# Exercise instructions
Report every line in the data below that contains the word "Logged".

# Data for this exercise
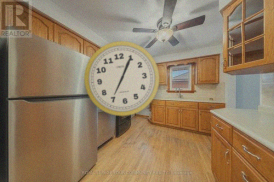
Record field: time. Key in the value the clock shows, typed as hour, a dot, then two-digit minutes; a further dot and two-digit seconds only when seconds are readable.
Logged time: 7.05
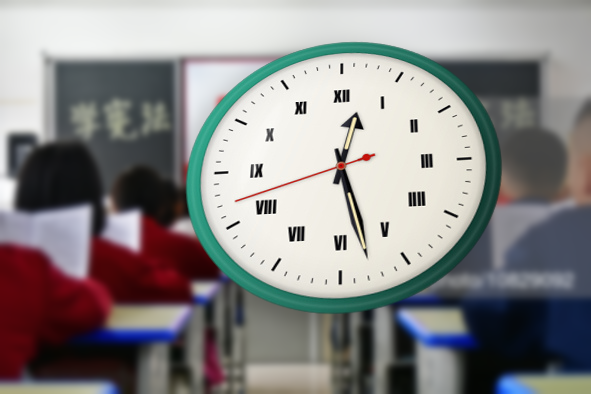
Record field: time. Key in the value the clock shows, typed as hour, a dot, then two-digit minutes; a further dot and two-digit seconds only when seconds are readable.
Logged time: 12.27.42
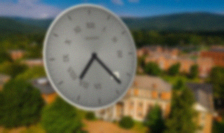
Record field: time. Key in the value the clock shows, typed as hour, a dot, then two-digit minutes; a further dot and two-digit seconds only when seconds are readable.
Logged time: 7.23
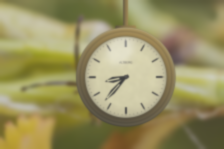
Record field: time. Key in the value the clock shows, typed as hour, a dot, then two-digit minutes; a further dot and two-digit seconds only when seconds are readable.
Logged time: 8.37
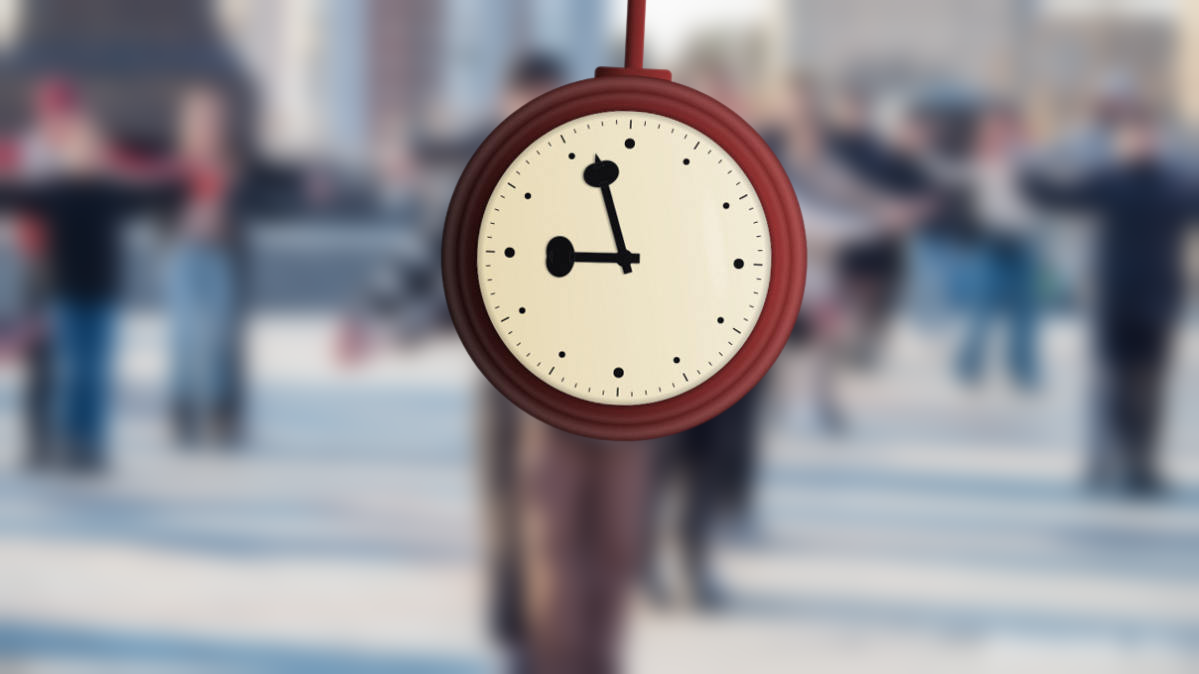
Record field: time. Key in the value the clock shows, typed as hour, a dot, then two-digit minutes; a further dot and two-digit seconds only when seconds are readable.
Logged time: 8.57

==

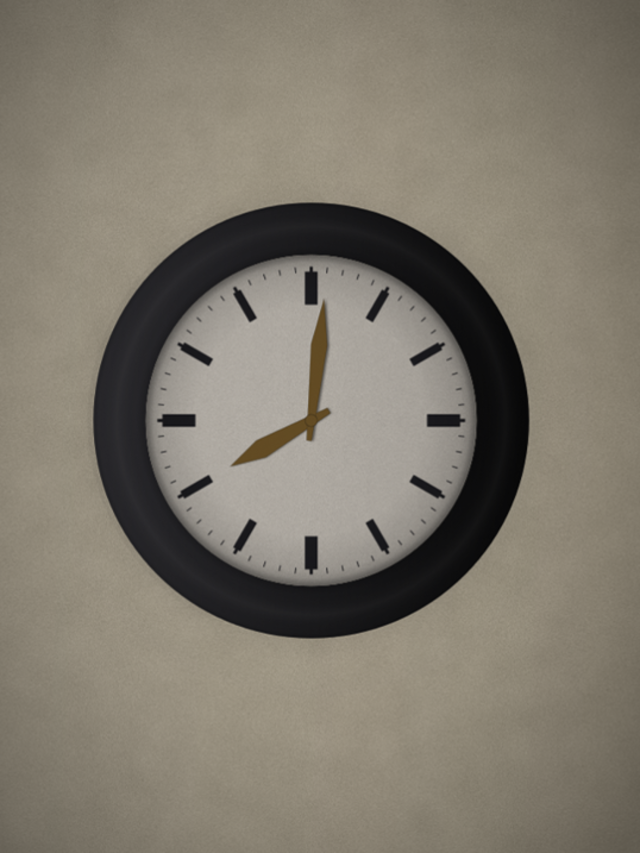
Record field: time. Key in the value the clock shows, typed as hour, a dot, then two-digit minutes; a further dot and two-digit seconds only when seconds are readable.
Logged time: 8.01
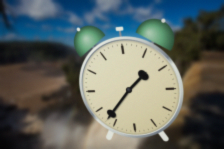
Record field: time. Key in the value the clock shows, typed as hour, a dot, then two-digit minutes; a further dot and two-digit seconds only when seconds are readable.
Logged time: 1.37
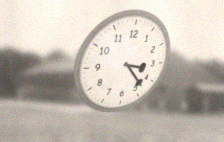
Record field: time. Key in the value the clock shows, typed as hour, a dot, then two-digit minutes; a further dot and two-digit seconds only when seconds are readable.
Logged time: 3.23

# Output for this exercise
Logged time: 7.05
Logged time: 12.27.42
Logged time: 7.23
Logged time: 8.37
Logged time: 8.57
Logged time: 8.01
Logged time: 1.37
Logged time: 3.23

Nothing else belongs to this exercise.